▶ **Parts of the exercise**:
1 > Reproduce verbatim the stretch of the MYBPC3 abstract from "Hypothesis: The approach" through "the pathophysiological mechanism of HCM.".
2 > In the MYBPC3 abstract, which two expressions were the iPSC-CMs immunostained for before sorting?

Abstract Body: Introduction: MYBPC3 is the most prevalent gene in hypertrophic cardiomyopathy (HCM). However, the pathogenicity of most MYBPC3 variants remains unknown, and it is still challenging to interpret variants identified in patients. Although multiplexed functional assays using cancer cell lines are powerful approaches to test large number of variants in a single experiment and facilitate the interpretation of variants, there is a limitation of the assessment of genes expressing in specific cell types, such as sarcomeric genes including MYBPC3.
Hypothesis: The approach integrating base-editing mutagenesis and multiplexed functional assays using iPSC-derived cardiomyocytes (iPSC-CMs) will enable us to prospectively evaluate MYBPC3 variants in a high-throughput manner and illuminate the pathophysiological mechanism of HCM.
Methods: We focused on the intron-exon boundary including intron 11 and exon 12 in MYBPC3 and introduced variants into iPSCs by CRISPR-X, which can target multiple genomic locations and introduce diverse editing, and adenine base editor. After cardiac differentiation, we performed multiplexed functional assays. iPSC-CMs were immunostained for cMyBP-C and BNP expressions and sorted based on those expressions using fluorescence-activated cell sorting. The ubiquitin-proteasome activity associated with cellular proteostasis was analyzed by ubiquitin fusion degradation reporter system. The variant scores were calculated by comparing the frequency of each variant in each population sorted based on phenotype using next-generation sequencing.
Results: About 200 variants located at the mutagenesis target region were evaluated via in situ mutagenesis and each functional assay. The pathogenic/likely pathogenic variants from ClinVar exhibited higher variant scores compared to benign/likely benign variants in each assay. Even in variants that have not yet been reported clinically, nonsense variants and several missense and intronic variants including splice site variants showed higher variant scores compared to synonymous variants.
Conclusion: This study demonstrates that our novel approach can prospectively evaluate MYBPC3 variant effect at scale and provide clues to elucidate pathophysiological mechanism of HCM.

Saved entries:
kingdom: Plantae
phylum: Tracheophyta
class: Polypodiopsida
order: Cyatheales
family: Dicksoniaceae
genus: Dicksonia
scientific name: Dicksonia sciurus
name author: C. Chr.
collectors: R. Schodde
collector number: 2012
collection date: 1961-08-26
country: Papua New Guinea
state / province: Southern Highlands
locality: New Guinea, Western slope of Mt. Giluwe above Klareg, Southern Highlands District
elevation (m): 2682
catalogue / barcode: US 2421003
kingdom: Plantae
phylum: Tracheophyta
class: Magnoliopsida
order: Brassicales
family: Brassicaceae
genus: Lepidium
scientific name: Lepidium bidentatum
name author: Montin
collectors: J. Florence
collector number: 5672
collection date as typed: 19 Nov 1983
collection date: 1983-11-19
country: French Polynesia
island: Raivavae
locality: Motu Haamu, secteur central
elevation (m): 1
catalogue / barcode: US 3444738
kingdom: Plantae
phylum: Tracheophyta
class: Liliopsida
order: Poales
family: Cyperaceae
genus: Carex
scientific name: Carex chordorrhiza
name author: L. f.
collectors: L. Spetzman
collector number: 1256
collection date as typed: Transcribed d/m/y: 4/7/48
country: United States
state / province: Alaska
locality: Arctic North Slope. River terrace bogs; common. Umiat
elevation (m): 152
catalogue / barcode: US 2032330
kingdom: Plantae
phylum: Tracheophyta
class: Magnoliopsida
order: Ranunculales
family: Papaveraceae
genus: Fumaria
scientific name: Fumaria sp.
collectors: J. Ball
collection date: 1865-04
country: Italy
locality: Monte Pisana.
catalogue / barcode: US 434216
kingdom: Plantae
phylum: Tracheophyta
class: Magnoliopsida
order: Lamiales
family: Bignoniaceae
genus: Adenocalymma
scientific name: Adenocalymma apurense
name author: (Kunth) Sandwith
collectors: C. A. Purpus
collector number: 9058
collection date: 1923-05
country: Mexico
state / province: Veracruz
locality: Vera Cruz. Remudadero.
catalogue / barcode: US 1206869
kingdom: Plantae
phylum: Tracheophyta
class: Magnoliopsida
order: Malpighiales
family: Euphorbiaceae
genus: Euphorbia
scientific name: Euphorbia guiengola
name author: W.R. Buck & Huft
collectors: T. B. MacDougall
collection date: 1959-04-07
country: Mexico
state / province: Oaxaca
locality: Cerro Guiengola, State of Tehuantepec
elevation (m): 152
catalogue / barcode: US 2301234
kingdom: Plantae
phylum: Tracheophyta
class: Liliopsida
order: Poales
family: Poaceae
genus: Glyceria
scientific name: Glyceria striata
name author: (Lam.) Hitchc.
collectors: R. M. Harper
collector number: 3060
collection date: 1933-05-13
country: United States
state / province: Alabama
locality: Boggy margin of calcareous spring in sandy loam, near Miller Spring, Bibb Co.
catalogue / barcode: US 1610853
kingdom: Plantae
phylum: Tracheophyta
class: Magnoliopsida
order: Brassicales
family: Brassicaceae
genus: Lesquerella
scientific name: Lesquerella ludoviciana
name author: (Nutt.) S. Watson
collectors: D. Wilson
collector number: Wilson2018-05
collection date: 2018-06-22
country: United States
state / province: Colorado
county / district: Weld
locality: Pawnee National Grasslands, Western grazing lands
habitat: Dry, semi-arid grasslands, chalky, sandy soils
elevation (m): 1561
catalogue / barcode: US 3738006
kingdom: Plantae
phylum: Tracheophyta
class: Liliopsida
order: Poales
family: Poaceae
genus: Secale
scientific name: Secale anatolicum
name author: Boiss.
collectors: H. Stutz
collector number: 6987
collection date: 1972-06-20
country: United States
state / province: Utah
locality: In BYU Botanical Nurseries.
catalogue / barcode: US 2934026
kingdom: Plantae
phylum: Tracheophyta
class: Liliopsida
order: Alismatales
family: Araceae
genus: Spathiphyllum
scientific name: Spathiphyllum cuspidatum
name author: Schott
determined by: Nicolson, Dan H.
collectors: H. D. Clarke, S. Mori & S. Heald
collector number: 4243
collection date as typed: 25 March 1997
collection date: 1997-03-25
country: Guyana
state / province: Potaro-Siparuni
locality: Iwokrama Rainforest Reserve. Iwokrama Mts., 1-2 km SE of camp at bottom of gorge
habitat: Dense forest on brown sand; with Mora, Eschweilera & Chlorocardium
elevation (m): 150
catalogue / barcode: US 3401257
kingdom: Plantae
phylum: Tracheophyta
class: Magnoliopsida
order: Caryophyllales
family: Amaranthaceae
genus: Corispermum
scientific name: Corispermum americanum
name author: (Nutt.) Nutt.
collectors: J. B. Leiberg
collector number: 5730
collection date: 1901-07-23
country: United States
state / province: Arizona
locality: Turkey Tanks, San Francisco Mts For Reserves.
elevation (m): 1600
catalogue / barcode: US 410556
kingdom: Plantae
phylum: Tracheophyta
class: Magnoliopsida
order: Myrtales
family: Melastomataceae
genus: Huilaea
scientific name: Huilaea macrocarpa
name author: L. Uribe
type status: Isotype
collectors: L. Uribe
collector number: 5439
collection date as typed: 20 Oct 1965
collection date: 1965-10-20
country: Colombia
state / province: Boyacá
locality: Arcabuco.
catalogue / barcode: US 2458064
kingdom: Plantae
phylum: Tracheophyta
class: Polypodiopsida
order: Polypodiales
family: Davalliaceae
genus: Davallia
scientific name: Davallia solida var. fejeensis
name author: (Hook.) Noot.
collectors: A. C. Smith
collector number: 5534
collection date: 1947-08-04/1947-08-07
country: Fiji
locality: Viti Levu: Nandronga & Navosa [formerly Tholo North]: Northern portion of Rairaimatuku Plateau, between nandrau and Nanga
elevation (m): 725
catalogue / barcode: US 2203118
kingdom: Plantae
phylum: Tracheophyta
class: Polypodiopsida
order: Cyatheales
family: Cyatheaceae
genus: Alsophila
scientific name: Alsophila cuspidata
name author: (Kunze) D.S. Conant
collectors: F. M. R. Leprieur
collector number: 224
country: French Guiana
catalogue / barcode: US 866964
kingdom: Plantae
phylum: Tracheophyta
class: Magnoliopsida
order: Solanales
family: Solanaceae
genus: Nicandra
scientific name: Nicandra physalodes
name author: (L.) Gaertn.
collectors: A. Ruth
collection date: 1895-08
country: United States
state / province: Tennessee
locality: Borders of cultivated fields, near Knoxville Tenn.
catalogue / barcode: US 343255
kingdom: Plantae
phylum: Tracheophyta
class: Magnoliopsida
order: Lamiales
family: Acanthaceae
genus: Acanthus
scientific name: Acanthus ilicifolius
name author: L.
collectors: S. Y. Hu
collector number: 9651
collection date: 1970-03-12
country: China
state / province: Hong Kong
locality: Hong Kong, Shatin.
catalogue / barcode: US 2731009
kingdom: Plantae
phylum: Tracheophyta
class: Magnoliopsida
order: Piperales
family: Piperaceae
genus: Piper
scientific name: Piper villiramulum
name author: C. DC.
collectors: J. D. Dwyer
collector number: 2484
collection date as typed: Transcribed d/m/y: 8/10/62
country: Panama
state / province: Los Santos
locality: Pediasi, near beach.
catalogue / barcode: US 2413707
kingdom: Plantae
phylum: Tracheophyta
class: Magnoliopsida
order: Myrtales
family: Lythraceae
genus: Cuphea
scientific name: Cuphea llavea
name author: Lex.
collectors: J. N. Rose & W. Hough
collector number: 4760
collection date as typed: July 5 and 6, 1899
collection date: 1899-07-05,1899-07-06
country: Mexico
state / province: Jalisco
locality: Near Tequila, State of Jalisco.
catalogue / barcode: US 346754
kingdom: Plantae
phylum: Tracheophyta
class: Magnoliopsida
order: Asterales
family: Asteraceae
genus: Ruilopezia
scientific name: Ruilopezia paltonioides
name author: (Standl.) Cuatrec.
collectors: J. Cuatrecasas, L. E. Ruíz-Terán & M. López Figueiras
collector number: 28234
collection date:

▶ **Written responses**:
1 >
Hypothesis: The approach integrating base-editing mutagenesis and multiplexed functional assays using iPSC-derived cardiomyocytes (iPSC-CMs) will enable us to prospectively evaluate MYBPC3 variants in a high-throughput manner and illuminate the pathophysiological mechanism of HCM.

2 > cMyBP-C and BNP